I wouldn't 'fix' Techmeme. What I would like to see is a growth in sites that provide topic aggregations, each using its own metrics and filtering algorithms. The more of these there are, the more likely we'll see a more fair distribution of attention, as well as a greater variety of stories, and more timely ones at that. In history, a way to discover an unbiased view of a fact or an event is to seek out at least three separate sources of information. The same can be said of topic aggregators. More than three; I'd actually like to see at least five.

One of the biggest problems with Techmeme is that it is asserted to be the 'ultimate authority' on what are the top stories in technology (or politics for Memeorandum). Yet according to it, 30% of us spend all of our time talking about Google, 10% of us discuss new startup funding, 10% talk about Microsoft, how it is, or is not clued; probably about 15% of us talk about some variation of gadget, typically iPod and now Zune; the rest talk about Techcrunch, Scoble, Second Life, or Techcrunch and Scoble in a Second Life. I could go on, but the point is that Techmeme is based more or less on seeded terms and seeded webloggers, and it can't shake that influence. As such, it provides an incredibly skewed look at the tech area of weblogging–completely ignoring most of what is truly technology.

Techmeme serves a purpose for those who are into Google and VC and San Francisco and startups and money, and Michael Arrington and Calacanis, and Scoble and the scene there, and that's fine. But that doesn't make it an authority on what's important, interesting, or even timely.

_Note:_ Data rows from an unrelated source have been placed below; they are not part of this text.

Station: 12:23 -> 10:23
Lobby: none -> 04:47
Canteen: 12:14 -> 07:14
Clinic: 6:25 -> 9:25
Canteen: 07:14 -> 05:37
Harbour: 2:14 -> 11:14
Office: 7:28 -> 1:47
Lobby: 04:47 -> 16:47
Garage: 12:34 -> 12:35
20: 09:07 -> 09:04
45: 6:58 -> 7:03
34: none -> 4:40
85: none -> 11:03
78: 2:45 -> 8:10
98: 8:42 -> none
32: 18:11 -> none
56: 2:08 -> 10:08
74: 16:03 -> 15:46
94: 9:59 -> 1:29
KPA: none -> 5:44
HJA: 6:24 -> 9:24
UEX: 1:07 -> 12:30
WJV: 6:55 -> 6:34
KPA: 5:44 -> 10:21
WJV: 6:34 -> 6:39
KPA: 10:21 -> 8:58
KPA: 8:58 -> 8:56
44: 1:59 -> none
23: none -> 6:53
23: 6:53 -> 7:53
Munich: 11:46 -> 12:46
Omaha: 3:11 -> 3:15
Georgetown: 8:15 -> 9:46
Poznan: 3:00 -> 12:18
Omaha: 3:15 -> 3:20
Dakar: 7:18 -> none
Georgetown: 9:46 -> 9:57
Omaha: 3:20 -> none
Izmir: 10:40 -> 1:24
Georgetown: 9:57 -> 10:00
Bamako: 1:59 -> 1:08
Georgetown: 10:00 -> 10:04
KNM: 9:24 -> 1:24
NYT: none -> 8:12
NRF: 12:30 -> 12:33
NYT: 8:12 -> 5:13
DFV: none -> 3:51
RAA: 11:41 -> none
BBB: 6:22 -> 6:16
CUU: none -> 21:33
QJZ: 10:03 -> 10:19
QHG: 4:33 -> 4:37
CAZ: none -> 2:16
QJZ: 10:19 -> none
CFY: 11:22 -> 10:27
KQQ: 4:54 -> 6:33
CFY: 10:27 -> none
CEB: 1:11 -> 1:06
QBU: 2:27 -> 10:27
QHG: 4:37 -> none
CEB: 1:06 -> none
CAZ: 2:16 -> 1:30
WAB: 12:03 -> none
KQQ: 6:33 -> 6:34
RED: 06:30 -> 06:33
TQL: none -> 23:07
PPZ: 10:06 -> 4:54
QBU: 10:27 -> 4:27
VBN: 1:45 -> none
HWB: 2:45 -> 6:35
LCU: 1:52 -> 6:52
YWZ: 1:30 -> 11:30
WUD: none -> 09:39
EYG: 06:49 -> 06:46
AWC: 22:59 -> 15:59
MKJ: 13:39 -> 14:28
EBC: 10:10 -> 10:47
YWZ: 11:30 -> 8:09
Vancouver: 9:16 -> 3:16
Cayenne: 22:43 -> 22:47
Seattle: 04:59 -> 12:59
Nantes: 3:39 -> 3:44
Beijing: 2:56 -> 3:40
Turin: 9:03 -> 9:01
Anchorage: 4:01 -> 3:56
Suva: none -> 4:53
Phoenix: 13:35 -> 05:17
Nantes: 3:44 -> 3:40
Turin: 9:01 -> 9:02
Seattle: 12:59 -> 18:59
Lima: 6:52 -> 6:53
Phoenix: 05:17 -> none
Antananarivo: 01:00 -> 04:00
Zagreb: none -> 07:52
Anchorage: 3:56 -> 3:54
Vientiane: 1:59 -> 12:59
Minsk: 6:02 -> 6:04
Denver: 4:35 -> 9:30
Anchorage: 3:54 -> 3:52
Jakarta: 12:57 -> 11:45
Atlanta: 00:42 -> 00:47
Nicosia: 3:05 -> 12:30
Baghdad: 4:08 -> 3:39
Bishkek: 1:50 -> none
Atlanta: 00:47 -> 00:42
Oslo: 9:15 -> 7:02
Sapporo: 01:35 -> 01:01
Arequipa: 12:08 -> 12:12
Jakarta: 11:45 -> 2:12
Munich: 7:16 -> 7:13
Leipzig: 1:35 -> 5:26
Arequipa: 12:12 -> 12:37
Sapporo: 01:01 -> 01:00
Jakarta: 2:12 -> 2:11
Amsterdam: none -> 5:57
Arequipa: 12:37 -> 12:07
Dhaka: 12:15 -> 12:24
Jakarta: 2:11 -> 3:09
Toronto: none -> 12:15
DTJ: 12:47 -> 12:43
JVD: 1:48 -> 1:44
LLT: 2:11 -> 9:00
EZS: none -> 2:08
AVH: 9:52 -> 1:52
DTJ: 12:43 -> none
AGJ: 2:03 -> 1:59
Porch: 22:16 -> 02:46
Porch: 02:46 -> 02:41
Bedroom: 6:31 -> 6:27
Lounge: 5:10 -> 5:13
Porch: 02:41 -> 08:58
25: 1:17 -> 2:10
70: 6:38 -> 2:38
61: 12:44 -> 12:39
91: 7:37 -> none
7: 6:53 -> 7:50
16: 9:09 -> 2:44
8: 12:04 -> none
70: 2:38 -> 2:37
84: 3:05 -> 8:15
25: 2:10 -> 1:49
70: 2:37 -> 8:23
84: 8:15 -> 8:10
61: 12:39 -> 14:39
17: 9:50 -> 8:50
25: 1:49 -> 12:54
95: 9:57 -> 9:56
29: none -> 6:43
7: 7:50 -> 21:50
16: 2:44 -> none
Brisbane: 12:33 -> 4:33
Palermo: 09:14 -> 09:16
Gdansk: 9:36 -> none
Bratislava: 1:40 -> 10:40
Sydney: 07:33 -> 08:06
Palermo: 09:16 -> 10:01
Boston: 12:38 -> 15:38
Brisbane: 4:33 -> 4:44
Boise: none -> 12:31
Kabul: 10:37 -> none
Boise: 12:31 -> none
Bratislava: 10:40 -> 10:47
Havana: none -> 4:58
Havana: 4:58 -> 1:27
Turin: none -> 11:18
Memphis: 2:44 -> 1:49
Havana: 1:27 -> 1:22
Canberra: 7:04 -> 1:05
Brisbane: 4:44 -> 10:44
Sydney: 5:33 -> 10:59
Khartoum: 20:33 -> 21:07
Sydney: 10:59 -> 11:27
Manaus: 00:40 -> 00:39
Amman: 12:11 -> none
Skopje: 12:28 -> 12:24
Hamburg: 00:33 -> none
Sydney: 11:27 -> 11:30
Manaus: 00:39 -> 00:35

As usual Shelley hits the nail on the head. TechMeme is good at what it does, gathering the popular or interesting links among the Silicon Valley blogger crowd. However this is just one particular view into the technology industry and specifically the technology blogosphere. Most of the content isn't particularly relevant if you aren't a regular reader of sites like TechCrunch and Robert Scoble's blog.

Me, I personally would prefer a meme tracker that was heavy on bloggers like Sam Ruby, Tim Bray and Jon Udell instead of the large number of PR hacks and VCs that populate TechMeme. Where I disagree with Shelley is that I don't think the answer is more meme trackers each with their own bias yet which will likely overlap significantly. We already have that today, if you read sites like TechMeme, TailRank and Megite. I think the future is in personalization and not more news aggregator whose bias you can't control.